--- Selected excerpt Enclosed Below ---
In this mantle, in moments of emotion, he would hide his face (1 Kings 19:13), or when excited would roll it up as into a kind of staff. On one occasion we find him bending himself down upon the ground with his face between his knees. *

* This is generally taken as having been in prayer; but kneeling apparently was not (certainly is not) an attitude of prayer in the East. 'When ye stand praying, forgive' (Mark 11:25; and see Matt 6:5, &c).

See "The Temple: Its Ministry and Services: Attitude in Prayer."

Such, so far as the scanty notices of the record will allow us to conceive it, was the general appearance of the great Prophet, an appearance which there is no reason to think was other than uncommon even at that time. *

* This is to be inferred, as we shall see afterwards, from king Ahaziah's recognition of him by mere description.

The solitary life in which these external peculiarities had been assumed had also nurtured that fierceness of zeal and that directness of address which so distinguished him. It was in the wild loneliness of the hills and ravines of Gilead that the knowledge of Jehovah, the living God of Israel, had been impressed on his mind, which was to form the subject of his mission to the idolatrous court and country of Israel.
--- End of Enclosed Selected excerpt ---
--- Source material Enclosed Below ---
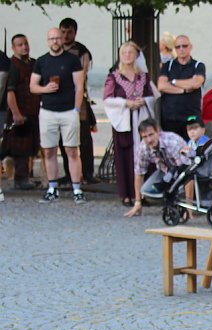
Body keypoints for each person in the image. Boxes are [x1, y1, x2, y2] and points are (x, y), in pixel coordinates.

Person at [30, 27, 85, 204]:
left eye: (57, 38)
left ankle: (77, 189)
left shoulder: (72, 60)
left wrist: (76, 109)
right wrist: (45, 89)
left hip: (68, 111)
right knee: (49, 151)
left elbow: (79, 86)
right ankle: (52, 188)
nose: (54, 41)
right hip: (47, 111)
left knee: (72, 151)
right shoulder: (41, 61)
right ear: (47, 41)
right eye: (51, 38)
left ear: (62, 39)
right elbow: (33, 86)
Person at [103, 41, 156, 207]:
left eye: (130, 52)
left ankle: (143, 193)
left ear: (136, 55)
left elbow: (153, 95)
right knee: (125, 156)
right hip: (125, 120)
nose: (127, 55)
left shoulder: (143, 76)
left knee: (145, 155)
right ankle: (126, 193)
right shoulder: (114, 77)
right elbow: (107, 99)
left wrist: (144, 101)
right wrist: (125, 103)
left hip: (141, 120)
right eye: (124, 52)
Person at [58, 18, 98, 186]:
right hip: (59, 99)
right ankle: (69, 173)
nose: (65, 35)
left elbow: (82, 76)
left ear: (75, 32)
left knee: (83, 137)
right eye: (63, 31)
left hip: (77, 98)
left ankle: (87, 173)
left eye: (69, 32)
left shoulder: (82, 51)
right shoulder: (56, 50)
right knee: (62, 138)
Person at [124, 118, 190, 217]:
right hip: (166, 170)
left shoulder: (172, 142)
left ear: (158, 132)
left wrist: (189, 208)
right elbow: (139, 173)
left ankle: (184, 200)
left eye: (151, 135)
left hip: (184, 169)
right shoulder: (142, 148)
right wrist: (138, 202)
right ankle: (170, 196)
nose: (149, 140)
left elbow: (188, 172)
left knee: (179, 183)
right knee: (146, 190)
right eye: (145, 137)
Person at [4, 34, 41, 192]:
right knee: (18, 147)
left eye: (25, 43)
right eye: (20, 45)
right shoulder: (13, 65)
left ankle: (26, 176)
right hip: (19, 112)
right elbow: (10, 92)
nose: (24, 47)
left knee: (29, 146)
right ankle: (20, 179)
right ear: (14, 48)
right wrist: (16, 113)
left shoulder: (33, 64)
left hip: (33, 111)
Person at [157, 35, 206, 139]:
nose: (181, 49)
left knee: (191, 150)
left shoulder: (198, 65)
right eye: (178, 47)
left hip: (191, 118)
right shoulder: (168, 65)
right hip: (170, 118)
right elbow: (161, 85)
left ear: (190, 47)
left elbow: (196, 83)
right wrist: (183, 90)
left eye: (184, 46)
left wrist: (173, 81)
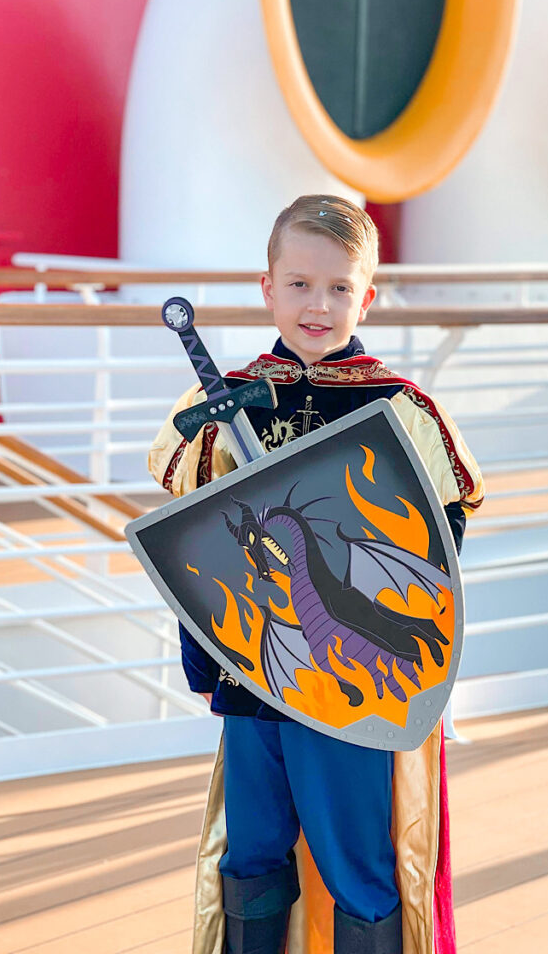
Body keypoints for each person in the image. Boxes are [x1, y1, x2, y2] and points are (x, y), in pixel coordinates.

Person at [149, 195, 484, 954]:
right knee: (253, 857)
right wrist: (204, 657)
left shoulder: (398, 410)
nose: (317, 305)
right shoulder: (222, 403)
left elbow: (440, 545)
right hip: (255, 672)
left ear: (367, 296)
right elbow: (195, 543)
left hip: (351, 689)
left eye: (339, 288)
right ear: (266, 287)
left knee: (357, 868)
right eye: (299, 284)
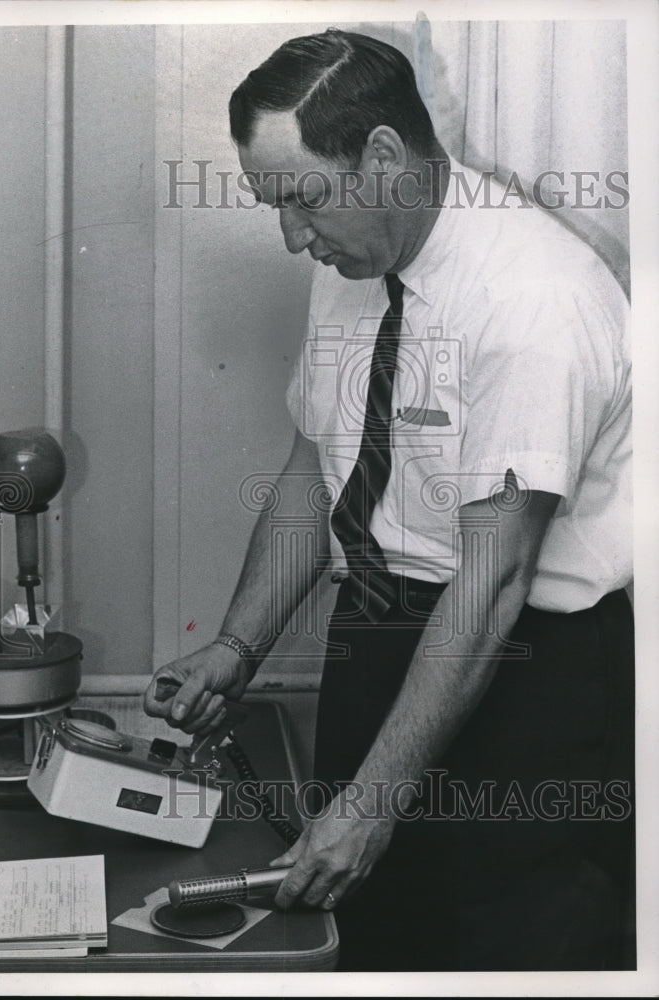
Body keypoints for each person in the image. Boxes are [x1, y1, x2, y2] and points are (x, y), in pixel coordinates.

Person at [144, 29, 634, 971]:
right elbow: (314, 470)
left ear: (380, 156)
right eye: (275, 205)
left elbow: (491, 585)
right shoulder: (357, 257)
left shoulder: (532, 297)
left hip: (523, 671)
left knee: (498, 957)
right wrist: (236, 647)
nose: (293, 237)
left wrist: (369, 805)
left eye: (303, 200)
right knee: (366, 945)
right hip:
--- End of Enclosed Source material ---
_Problem A_
The passage about the prophet says the bending to the ground is usually read as prayer. Why does the writer doubt that reading?
_Problem B_
According to the passage about the prophet, where was the knowledge of Jehovah impressed on his mind?
_Problem C_
Write a continuation of the passage about the prophet, starting after its last sentence.

_Exercise output A_
The writer doubts it because kneeling apparently was not, and certainly is not, a posture of prayer in the East. Scripture describes people standing to pray: "When ye stand praying, forgive" (Mark 11:25).

_Exercise output B_
It was impressed on him in the wild loneliness of the hills and ravines of Gilead.

_Exercise output C_
The northern kingdom had at this time forsaken almost entirely the faith in Jehovah. The worship of the calves had been a departure from him, it was a violation of his command against material resemblances; but still it would appear that even in the presence of the calves Jehovah was acknowledged, and they were at any rate a national institution, not one imported from the idolatries of any of the surrounding countries. They were announced by Jeroboam as the preservers of the nation during the great crisis of its existence: 'Behold thy gods, O Israel, that brought thee up out of the land of Egypt' (1 Kings 12:28). But the case was quite different when Ahab, not content with the calf-worship--'as if it had been a light thing to walk in the sins of Jeroboam, the son of Nebat'--marrried the daughter of the king of Sidon, and introduced on the most extensive scale the foregin religion of his wife's family, the worship of the Phoenician Baal. What this worship consisted of we are ignorant--doubtless it was of a gay, splendid, and festal character, and therefore very opposite to the grave, severe service of the Mosaic ritual. Attached to it and to the worship of Asherah (A.V. 'Ashtaroth,' and 'the groves') were licentious and impure rites, which in earlier times had brought the heaviest judgments on the nation (Num 25; Judg 2:13,14; 3:7,8). But the most obnoxious and evil characteristic of the Baal-religion was that it was the worship of power, of mere strength, as opposed to that of a God of righteousness and goodness--a foreign religion, * imported from nations the hatred of whom was inculcated in every page of the law, as opposed to the religion of that God who had delivered the nation from the bondage of Egypt, had 'driven out the heathen with his hand, and planted them in'; and through whom their forefathers had 'trodden down their enemies, and destroyed those that rose up against them.' It is as a witness against these two evils that Elijah comes forward.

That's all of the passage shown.